Records from a collection

*** Block opens ***

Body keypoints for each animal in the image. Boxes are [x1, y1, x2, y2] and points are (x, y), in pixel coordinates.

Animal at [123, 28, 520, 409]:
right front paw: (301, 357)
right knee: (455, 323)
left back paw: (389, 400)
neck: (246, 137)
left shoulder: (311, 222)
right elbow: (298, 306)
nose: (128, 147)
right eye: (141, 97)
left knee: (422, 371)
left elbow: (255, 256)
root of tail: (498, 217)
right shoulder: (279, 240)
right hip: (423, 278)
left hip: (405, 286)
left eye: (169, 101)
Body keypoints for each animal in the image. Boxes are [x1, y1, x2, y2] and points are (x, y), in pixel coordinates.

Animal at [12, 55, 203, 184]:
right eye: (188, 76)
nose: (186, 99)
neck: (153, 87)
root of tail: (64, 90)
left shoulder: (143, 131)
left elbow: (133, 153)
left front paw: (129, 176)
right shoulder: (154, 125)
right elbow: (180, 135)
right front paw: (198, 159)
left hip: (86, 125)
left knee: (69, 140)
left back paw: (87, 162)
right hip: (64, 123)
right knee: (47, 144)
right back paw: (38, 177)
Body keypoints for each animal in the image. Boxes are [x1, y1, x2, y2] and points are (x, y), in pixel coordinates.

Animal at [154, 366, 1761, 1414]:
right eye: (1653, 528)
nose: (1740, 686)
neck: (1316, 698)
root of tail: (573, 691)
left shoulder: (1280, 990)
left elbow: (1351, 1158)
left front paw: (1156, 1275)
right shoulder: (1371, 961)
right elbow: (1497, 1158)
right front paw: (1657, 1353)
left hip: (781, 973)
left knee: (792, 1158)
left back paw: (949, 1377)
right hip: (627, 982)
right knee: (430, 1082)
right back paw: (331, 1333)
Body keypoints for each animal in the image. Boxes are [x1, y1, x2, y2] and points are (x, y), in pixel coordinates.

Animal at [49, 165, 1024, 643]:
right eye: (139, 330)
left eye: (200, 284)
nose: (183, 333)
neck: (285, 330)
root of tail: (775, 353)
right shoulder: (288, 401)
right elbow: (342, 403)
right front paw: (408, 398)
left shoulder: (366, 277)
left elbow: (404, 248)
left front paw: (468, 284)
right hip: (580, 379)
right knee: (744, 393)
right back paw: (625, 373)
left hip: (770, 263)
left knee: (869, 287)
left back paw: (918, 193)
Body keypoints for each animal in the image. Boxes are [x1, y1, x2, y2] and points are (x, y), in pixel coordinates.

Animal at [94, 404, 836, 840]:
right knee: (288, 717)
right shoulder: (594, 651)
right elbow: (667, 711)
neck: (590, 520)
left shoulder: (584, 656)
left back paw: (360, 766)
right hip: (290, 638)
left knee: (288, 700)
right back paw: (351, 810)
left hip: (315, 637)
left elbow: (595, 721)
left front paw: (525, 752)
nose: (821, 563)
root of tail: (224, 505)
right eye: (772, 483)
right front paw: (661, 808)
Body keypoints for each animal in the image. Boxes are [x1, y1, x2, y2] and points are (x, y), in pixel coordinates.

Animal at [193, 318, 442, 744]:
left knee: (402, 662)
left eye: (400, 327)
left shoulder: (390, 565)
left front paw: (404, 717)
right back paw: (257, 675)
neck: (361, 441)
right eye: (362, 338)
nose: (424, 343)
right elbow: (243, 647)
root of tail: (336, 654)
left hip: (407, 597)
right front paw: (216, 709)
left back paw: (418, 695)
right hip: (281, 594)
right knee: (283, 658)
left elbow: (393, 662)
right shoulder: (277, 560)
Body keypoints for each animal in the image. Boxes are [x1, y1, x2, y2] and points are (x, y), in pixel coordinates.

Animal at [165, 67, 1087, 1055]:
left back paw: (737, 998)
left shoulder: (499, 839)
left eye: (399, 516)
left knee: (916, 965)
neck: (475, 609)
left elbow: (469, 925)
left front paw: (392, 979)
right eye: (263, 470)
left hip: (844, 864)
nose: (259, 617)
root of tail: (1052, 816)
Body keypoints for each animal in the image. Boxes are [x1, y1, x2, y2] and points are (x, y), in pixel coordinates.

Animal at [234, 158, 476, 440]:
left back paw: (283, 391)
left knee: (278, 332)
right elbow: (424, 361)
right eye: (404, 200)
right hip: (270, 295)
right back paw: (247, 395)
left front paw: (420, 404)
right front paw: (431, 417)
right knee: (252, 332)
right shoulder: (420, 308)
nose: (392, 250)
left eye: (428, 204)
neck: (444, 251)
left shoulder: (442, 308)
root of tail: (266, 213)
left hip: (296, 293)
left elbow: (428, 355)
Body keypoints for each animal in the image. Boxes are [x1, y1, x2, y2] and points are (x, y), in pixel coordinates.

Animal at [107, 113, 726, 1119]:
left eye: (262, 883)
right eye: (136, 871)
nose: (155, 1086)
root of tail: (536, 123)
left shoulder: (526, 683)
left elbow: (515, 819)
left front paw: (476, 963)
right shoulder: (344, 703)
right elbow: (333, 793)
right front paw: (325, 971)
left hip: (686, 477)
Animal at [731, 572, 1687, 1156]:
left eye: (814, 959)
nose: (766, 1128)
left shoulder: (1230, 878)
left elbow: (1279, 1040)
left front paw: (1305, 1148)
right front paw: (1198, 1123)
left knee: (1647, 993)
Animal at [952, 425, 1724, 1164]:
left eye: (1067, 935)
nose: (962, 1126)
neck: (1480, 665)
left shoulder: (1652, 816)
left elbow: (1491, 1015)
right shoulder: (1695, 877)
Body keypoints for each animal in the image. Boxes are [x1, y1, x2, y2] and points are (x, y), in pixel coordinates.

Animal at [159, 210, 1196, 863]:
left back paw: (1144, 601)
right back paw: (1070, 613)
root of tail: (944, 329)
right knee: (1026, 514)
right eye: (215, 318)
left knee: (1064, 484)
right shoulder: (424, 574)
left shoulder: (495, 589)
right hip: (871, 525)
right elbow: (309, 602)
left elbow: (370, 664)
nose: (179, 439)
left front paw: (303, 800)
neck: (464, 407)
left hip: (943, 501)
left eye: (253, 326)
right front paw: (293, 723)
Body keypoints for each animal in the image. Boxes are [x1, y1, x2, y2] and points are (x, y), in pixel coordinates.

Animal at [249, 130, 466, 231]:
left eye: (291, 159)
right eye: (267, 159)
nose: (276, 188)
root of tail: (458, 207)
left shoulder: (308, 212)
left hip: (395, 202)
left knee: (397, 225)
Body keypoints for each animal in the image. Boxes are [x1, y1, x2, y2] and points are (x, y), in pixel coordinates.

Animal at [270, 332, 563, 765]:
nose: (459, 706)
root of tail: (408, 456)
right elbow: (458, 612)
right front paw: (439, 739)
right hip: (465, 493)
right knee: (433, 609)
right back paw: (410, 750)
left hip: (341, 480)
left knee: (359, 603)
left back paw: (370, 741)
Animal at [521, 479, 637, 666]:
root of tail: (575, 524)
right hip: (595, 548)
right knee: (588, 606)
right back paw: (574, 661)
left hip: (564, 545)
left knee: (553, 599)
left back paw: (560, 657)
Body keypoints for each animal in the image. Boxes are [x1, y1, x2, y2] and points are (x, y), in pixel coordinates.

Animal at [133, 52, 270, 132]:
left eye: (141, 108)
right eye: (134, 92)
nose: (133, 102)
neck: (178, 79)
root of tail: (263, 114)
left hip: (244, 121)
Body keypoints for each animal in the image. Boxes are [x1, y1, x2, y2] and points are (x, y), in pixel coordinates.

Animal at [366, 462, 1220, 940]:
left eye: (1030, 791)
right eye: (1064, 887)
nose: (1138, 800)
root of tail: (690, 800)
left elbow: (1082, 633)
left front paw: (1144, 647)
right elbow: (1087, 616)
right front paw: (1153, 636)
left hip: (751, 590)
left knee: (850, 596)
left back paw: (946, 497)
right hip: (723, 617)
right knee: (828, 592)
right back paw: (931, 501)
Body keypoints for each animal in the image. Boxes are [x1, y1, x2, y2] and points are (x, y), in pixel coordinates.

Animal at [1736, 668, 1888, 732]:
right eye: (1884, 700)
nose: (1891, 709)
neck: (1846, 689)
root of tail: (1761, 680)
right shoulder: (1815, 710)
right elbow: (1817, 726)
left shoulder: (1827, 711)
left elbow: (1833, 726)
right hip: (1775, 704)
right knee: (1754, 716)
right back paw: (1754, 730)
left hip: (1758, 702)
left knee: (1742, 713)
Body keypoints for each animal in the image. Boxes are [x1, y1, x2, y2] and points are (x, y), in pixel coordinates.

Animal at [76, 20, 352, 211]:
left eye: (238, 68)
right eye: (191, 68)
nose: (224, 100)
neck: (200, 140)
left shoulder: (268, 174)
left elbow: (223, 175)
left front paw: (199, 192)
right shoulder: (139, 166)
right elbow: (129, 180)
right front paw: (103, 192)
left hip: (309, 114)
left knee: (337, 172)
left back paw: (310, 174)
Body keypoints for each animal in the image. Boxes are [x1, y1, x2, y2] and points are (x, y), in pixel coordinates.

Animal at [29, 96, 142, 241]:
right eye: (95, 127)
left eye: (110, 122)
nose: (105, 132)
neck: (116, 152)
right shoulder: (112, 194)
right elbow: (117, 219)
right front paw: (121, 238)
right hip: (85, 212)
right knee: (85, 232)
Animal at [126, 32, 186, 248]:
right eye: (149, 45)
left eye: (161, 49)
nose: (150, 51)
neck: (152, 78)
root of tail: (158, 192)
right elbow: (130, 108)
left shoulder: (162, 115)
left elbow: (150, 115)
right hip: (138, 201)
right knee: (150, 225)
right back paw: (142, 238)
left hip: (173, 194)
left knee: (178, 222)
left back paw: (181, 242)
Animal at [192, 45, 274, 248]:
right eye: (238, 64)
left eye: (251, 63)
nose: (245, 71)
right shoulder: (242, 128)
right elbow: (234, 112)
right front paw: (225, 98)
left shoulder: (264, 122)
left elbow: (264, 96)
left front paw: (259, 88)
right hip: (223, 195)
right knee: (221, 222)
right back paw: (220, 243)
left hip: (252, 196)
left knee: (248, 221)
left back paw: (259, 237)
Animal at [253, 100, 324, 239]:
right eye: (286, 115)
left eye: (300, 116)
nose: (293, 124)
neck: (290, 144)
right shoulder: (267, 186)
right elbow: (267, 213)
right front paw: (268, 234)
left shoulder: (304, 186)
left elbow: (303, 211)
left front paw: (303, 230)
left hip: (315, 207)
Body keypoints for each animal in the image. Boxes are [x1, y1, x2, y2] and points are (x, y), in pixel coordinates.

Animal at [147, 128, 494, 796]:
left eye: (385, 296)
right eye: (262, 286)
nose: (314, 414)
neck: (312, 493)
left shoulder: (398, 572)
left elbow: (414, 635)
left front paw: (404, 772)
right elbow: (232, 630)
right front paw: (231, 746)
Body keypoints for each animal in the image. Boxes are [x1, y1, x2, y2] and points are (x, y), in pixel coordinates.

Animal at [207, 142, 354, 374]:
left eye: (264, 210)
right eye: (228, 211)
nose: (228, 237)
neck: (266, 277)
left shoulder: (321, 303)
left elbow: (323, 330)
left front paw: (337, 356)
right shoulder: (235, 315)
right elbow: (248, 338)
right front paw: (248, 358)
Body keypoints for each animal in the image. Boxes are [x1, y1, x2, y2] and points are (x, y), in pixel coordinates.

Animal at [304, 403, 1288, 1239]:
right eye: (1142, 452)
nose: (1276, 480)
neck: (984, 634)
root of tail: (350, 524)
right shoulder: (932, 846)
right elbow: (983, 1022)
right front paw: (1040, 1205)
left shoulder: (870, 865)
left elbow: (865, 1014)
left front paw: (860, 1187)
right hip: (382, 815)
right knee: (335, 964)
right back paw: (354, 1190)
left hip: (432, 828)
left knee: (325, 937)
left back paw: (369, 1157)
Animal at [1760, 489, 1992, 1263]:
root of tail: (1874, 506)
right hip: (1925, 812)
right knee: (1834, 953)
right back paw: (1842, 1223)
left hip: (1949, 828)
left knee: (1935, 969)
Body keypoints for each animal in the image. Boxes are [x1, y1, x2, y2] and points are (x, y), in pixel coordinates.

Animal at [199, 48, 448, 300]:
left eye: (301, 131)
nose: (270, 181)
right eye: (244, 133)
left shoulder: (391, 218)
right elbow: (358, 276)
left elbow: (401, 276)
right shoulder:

*** Block closes ***

■ **What is required**: Repeat the data word for word, starting at its first line and stopping after the line that contains "right shoulder: (154, 125)".

■ **Worked solution**:
Body keypoints for each animal in the image. Boxes are [x1, y1, x2, y2] and points are (x, y), in pixel coordinates.

Animal at [123, 28, 520, 409]:
right front paw: (301, 357)
right knee: (455, 323)
left back paw: (389, 400)
neck: (246, 137)
left shoulder: (311, 222)
right elbow: (298, 306)
nose: (128, 147)
right eye: (141, 97)
left knee: (422, 371)
left elbow: (255, 256)
root of tail: (498, 217)
right shoulder: (279, 240)
right hip: (423, 278)
left hip: (405, 286)
left eye: (169, 101)
Body keypoints for each animal in the image. Boxes are [x1, y1, x2, y2] and points are (x, y), in pixel coordinates.

Animal at [12, 55, 203, 184]:
right eye: (188, 76)
nose: (186, 99)
neck: (153, 87)
root of tail: (64, 90)
left shoulder: (143, 131)
left elbow: (133, 153)
left front paw: (129, 176)
right shoulder: (154, 125)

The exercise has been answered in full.